I started a FAS training course end of January ‘09 which will be of almost 6 months duration. My query is I was on jobseekers benefit for the months of December ’08 and January ’09 so what will happen to my JB when I finish the course and if I do not get another job. Will I continue on with JB where I left off? Or will I be considered a complete new claim? I rang the local SW office and they said to me just come back in when I finish up with FAS but the lady I spoke to could give me no other info. Trying to plan ahead as much as I can.


----------



## Welfarite (27 Apr 2009)

Your JB claim will pick up gain when you attend after the FAs course finishes. It is not a new claim, just a continuation of your clim prior to FAS course.


----------



## hacker (27 Apr 2009)

Thank you Welfarite, for your reply.  It appears then that by doing the FAS course my number of weeks on JB has frozen as such and will then pick up where I left off in January if I dont get work.  This would be great for me.  As if I were to move to JA because my other half is working I would probably get very little.


----------



## Welfarite (27 Apr 2009)

You make a good point. Other people in your position might want to note that!


----------



## redstar (28 Apr 2009)

What is the situation regarding online eLearning courses with FAS ? Does this affect JB in the same way as 'hacker' described for "normal" courses ?

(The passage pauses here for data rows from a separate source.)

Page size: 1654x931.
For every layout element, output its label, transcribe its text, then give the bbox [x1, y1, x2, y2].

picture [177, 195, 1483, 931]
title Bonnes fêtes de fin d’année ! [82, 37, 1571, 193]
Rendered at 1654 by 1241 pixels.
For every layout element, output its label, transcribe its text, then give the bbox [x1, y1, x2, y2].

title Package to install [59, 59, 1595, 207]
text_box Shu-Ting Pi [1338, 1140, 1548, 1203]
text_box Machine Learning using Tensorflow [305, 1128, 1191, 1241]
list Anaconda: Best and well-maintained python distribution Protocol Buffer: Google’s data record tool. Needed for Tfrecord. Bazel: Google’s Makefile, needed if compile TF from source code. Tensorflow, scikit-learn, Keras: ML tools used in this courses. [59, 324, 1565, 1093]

These ecourses have no fixed duration as they are done on-line.


----------



## hacker (29 Apr 2009)

These are questions that are very hard to ask and get answers to, so thanks very much welfarite.


----------



## Welfarite (30 Apr 2009)

redstar said:


> What is the situation regarding online eLearning courses with FAS ? Does this affect JB in the same way as 'hacker' described for "normal" courses ?
> 
> These ecourses have no fixed duration as they are done on-line.


 

Presumably, you don't get paid when doing these? If you continue to fulfil all the conditions for receipt of JB/JA(available for and genuinely seeking work), then I don't see a problem with eLearning, be it FAS or otherwise.


----------



## redstar (1 May 2009)

Welfarite said:


> Presumably, you don't get paid when doing these?



Correct.



> If you continue to fulfil all the conditions for receipt of JB/JA(available for and genuinely seeking work), then I don't see a problem with eLearning, be it FAS or otherwise.



But does the number of weeks on JB freeze until the FAS elearning course is completed ?


----------



## Welfarite (7 May 2009)

redstar said:


> But does the number of weeks on JB freeze until the FAS elearning course is completed ?


 

But you'd still be claiming JB as it's an unpaid course?


----------



## redstar (8 May 2009)

Ah, understand now. That makes sense - its unpaid, so JB unaffected. Thanks Welfarite !


----------